Gov. Kate Brown Delays Vaccination of Oregonians Ages 65 and Older

Oregonians older than 80 will be vaccinated beginning Feb. 8.

Portland Fire & Rescue began vaccinating its firefighters against COVID-19 on Thurs., Dec. 31, 2020. (Dave Killen / Oregonian pool photo)

Gov. Kate Brown today pushed back the date when older Oregonians can expect to receive the COVID-19 vaccine, blaming the delay on the federal government promising reserve doses it didn't have.

But Brown also said she would stick to vaccinating teachers first, beginning Jan. 25, citing her priority to reopen schools as soon as possible.

Oregonians over the age of 80 can now expect to be vaccinated beginning Feb. 8. The state will make vaccines available to 75-year-olds the subsequent week, 70-year-olds the following week, and 65-year-olds the next, Brown said.

Earlier this week, Brown had said vaccinations for everyone over 65 would begin Jan. 23.

"At the current rate that we are receiving vaccines, we expect it would take about 12 weeks for us to get through the population of everybody 65 years and older," said Oregon Health Authority director Pat Allen. "That's based on supply."

If that schedule holds,  it will be mid-May before Oregon will start vaccinating frontline workers or Oregonians with health risks who are under the age of 65, not to mention younger, healthier, less-at-risk Oregonians.

Notably, Brown said she hoped to have schools open for early grades by the week of Feb. 15, though teachers who get vaccinated as soon as Jan. 25 will not have had time to get the second dose, which takes place three weeks later for the Pfizer vaccine and 28 days later for the Moderna vaccine, along with a waiting period for the vaccine to be fully effective.

Oregon officials were first to trigger alarm in the national press that the federal government had no reserve of vaccines. Oregon says it was expecting to receive some 125,000 doses from that reserve next week and use them for an ambitious vaccination drive for seniors.

But Allen acknowledged the 125,000-dose figure was Oregon's own calculation.

And there were still major questions about Oregon's logistical ability to deliver the vaccine to people over 65, even if the federal vaccines had been made available.

The Oregon Association of Hospitals and Health Systems expressed support for the delay in vaccinating seniors, but called into question whether the state's estimate of reserves had been adequate to reach the population of older people that Brown earlier this week had said would get vaccines starting Jan. 23, alongside teachers.

"We were supportive but skeptical that the supply would meet this massive increase in the number of Oregonians who would become eligible," said Oregon Association of Hospitals and Health Systems president and CEO Becky Hultberg in a statement released today.

"From the beginning, the COVID-19 vaccine rollout has been unpredictable.
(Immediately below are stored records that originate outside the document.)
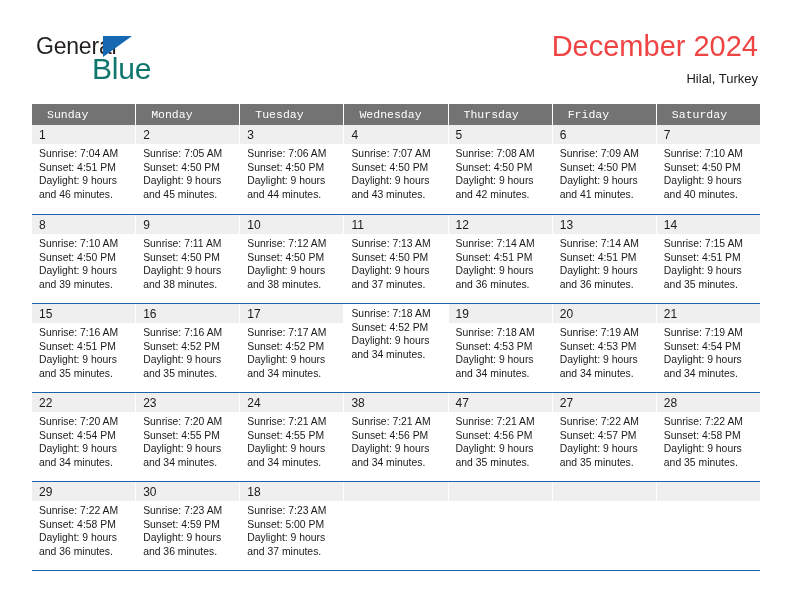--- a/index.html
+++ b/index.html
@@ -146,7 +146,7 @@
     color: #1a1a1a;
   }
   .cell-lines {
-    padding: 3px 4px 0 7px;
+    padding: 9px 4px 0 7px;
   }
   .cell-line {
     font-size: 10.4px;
At the 11th hour, hospitals shouldered a huge part of the burden for distribution of the doses, with little outside support," Hultberg added. "The fact that the playing field keeps changing makes this work even more difficult in the midst of a pandemic, as our overburdened staffs take care of a surge of patients."

At a Friday afternoon press conference, Brown and Allen were repeatedly asked why they were prioritizing teachers over older Oregonians.

Strikingly, Allen misstated that 30% of the deaths in Oregon are of people 80 or older while in fact the number is over 50%. (He was asked to confirm the number by Aimee Green of The Oregonian, which he did—before being corrected by Green.)

Green also asked if the governor was concerned about delaying the vaccine for elderly Oregonians given that by Green's calculation some 10 older Oregonians a day are continuing to die. (That's outside of nursing homes and other facilities, where the vaccine is available.)

"We are working as hard as we can, as we fast as we can," says Brown. "Oregon has done a remarkable job from a national perspective."

The U.S. has had among the worst COVID-19 outbreaks in the world, but when measured against other states, Oregon's outbreak has not killed as many as elsewhere.

An analysis by The New York Times, for example, showed that Oregon's deaths between March 15 and Dec. 19, 2020, were 9% above the typical year, among the lowest increases for any state, though that still amounts to 2,400 more deaths than would be expected. (The state's official death toll from COVID-19 is 1,758. Scientists typically look at excess deaths after a pandemic to have a more complete picture of the disease's impact, given that not all deaths are likely captured in official totals.)

Yet the urgency of speeding up Oregon's fitful vaccine rollout became even more apparent Friday evening, when the state announced a Multnomah County resident had been diagnosed with the faster-spreading variant of the coronavirus that originated in Britain.

That mutation is more transmissible than the original COVID-19 virus, and is expected to intensify the pandemic across the nation.